After Indie-Rose responded well to the oil, Tannine realised she could help other families, who don’t have access to a private prescription.

“For me, starting the business was about helping people and also giving people the knowledge to help themselves so just talking to people and pointing them in the right direction of where they can find correct information about cannabis,” she continues.

“I hope people feel they can trust me because I was that one once that mum, who desperately needed something to help my child. I felt lost, and I just want to be that person that they can come to.”

After being approached by a friend with a bad back, Tannine saved up out of her benefits to make bath bombs which she distributed to people living with chronic pain and other ailments.

Sweet Pink evolved and now includes CBD oils, balms, massage oils and bath products, all of which are 100 percent vegan, organic and infused with active ingredients and essential oils, such as turmeric, eucalyptus, wild orange and bergamot, chamomile, lavender and pink pepper. She also offers one to one, confidential consultations to create bespoke products for her customer’s personal wellbeing needs.

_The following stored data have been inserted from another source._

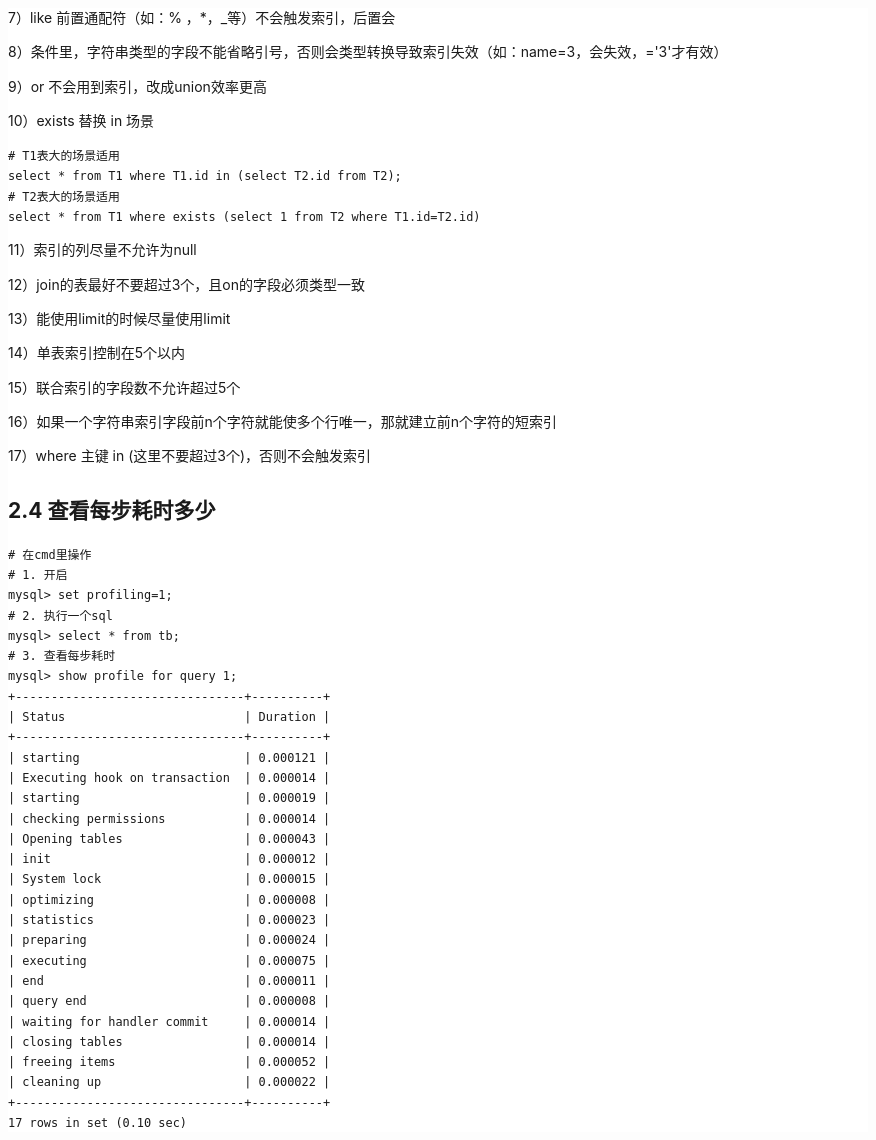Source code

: 7）like 前置通配符（如：% ，*，_等）不会触发索引，后置会

8）条件里，字符串类型的字段不能省略引号，否则会类型转换导致索引失效（如：name=3，会失效，='3'才有效）

9）or 不会用到索引，改成union效率更高

10）exists 替换 in 场景

```mysql
# T1表大的场景适用
select * from T1 where T1.id in (select T2.id from T2);
# T2表大的场景适用
select * from T1 where exists (select 1 from T2 where T1.id=T2.id)
```

11）索引的列尽量不允许为null

12）join的表最好不要超过3个，且on的字段必须类型一致

13）能使用limit的时候尽量使用limit

14）单表索引控制在5个以内

15）联合索引的字段数不允许超过5个

16）如果一个字符串索引字段前n个字符就能使多个行唯一，那就建立前n个字符的短索引

17）where 主键 in (这里不要超过3个)，否则不会触发索引

## 2.4 查看每步耗时多少

```mysql
# 在cmd里操作
# 1. 开启
mysql> set profiling=1;
# 2. 执行一个sql
mysql> select * from tb;
# 3. 查看每步耗时
mysql> show profile for query 1;
+--------------------------------+----------+
| Status                         | Duration |
+--------------------------------+----------+
| starting                       | 0.000121 |
| Executing hook on transaction  | 0.000014 |
| starting                       | 0.000019 |
| checking permissions           | 0.000014 |
| Opening tables                 | 0.000043 |
| init                           | 0.000012 |
| System lock                    | 0.000015 |
| optimizing                     | 0.000008 |
| statistics                     | 0.000023 |
| preparing                      | 0.000024 |
| executing                      | 0.000075 |
| end                            | 0.000011 |
| query end                      | 0.000008 |
| waiting for handler commit     | 0.000014 |
| closing tables                 | 0.000014 |
| freeing items                  | 0.000052 |
| cleaning up                    | 0.000022 |
+--------------------------------+----------+
17 rows in set (0.10 sec)
```
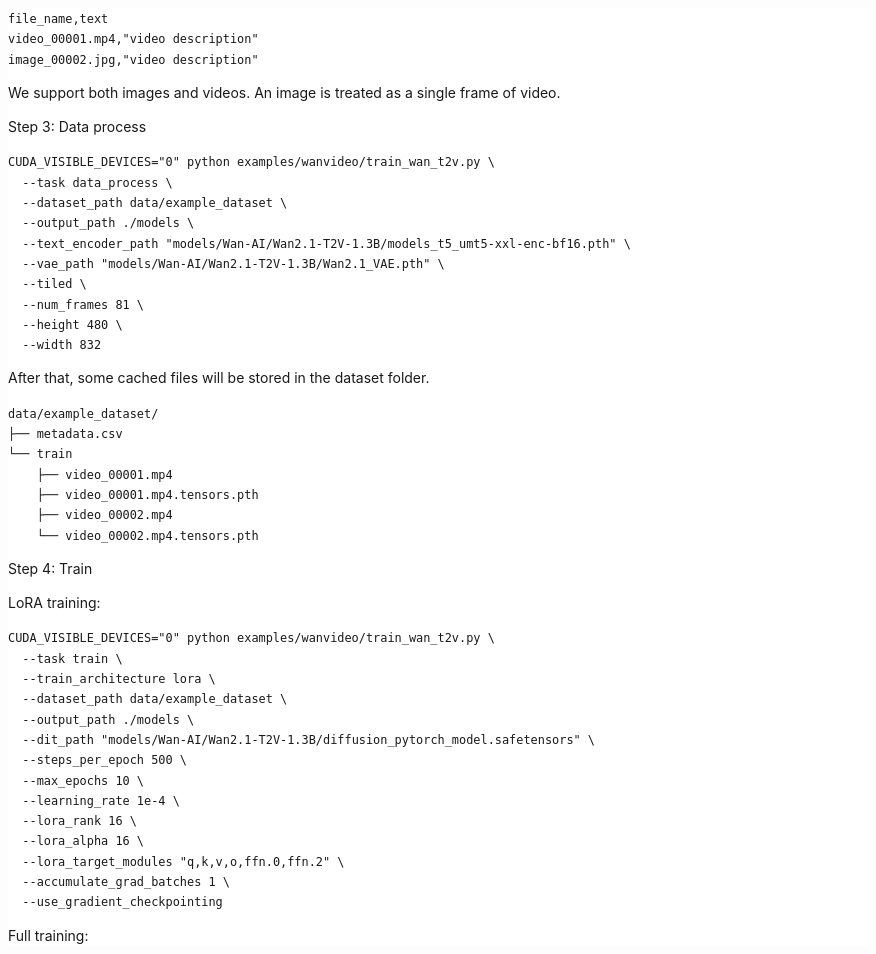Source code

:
 ```
file_name,text
video_00001.mp4,"video description"
image_00002.jpg,"video description"
```

We support both images and videos. An image is treated as a single frame of video.

Step 3: Data process

```shell
CUDA_VISIBLE_DEVICES="0" python examples/wanvideo/train_wan_t2v.py \
  --task data_process \
  --dataset_path data/example_dataset \
  --output_path ./models \
  --text_encoder_path "models/Wan-AI/Wan2.1-T2V-1.3B/models_t5_umt5-xxl-enc-bf16.pth" \
  --vae_path "models/Wan-AI/Wan2.1-T2V-1.3B/Wan2.1_VAE.pth" \
  --tiled \
  --num_frames 81 \
  --height 480 \
  --width 832
```

After that, some cached files will be stored in the dataset folder.

```
data/example_dataset/
├── metadata.csv
└── train
    ├── video_00001.mp4
    ├── video_00001.mp4.tensors.pth
    ├── video_00002.mp4
    └── video_00002.mp4.tensors.pth
```

Step 4: Train

LoRA training:

```shell
CUDA_VISIBLE_DEVICES="0" python examples/wanvideo/train_wan_t2v.py \
  --task train \
  --train_architecture lora \
  --dataset_path data/example_dataset \
  --output_path ./models \
  --dit_path "models/Wan-AI/Wan2.1-T2V-1.3B/diffusion_pytorch_model.safetensors" \
  --steps_per_epoch 500 \
  --max_epochs 10 \
  --learning_rate 1e-4 \
  --lora_rank 16 \
  --lora_alpha 16 \
  --lora_target_modules "q,k,v,o,ffn.0,ffn.2" \
  --accumulate_grad_batches 1 \
  --use_gradient_checkpointing
```

Full training:
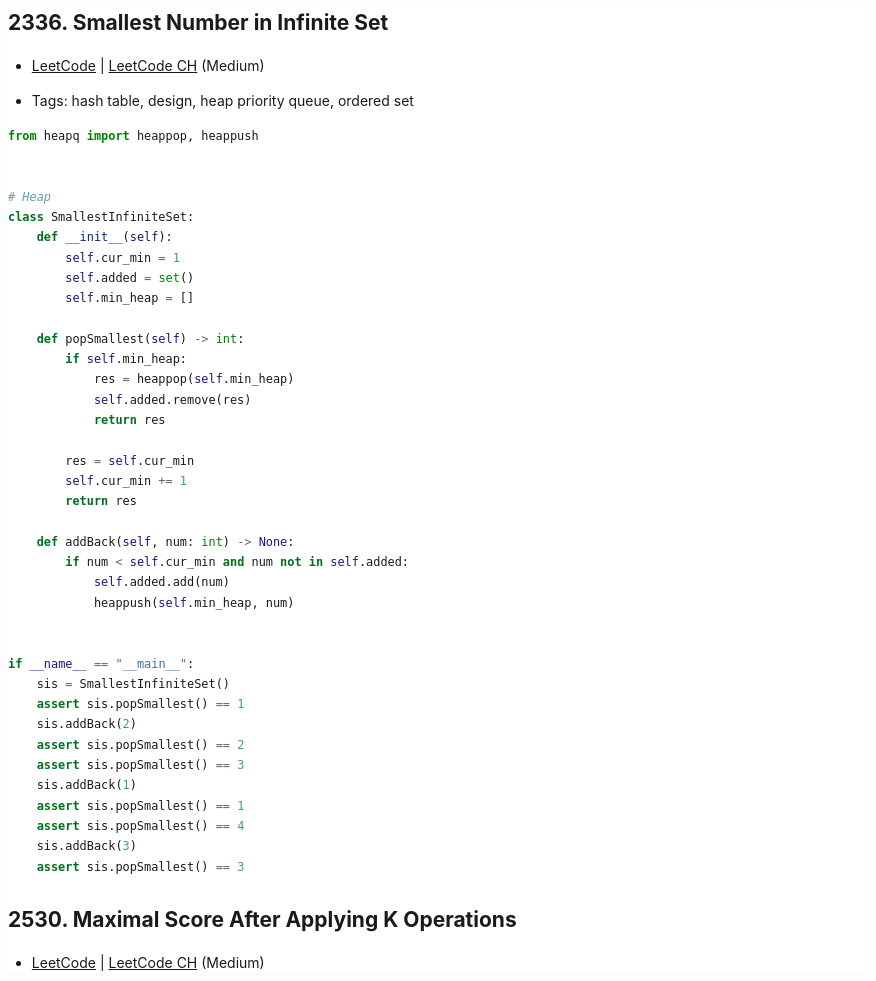 ## 2336. Smallest Number in Infinite Set

-   [LeetCode](https://leetcode.com/problems/smallest-number-in-infinite-set/) | [LeetCode CH](https://leetcode.cn/problems/smallest-number-in-infinite-set/) (Medium)

-   Tags: hash table, design, heap priority queue, ordered set

```python title="2336. Smallest Number in Infinite Set - Python Solution"
from heapq import heappop, heappush


# Heap
class SmallestInfiniteSet:
    def __init__(self):
        self.cur_min = 1
        self.added = set()
        self.min_heap = []

    def popSmallest(self) -> int:
        if self.min_heap:
            res = heappop(self.min_heap)
            self.added.remove(res)
            return res

        res = self.cur_min
        self.cur_min += 1
        return res

    def addBack(self, num: int) -> None:
        if num < self.cur_min and num not in self.added:
            self.added.add(num)
            heappush(self.min_heap, num)


if __name__ == "__main__":
    sis = SmallestInfiniteSet()
    assert sis.popSmallest() == 1
    sis.addBack(2)
    assert sis.popSmallest() == 2
    assert sis.popSmallest() == 3
    sis.addBack(1)
    assert sis.popSmallest() == 1
    assert sis.popSmallest() == 4
    sis.addBack(3)
    assert sis.popSmallest() == 3

```

## 2530. Maximal Score After Applying K Operations

-   [LeetCode](https://leetcode.com/problems/maximal-score-after-applying-k-operations/) | [LeetCode CH](https://leetcode.cn/problems/maximal-score-after-applying-k-operations/) (Medium)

The money from Sweet Pink will go towards helping fund Indie-Rose’s prescription, but Tannine  also hopes to help other families who are struggling to afford the fees.

“I don’t want to just help Indie – there are so many other children in the same situation – and I want people to have fair access, without having to worry about the money,” she adds.

“The plan is to set up a charity so 10 percent of the profits from the company will go to funding children’s medication. That will be accessible to everyone in the End Our Pain group, and all the families I already know, but also other families out there to hopefully help their children.”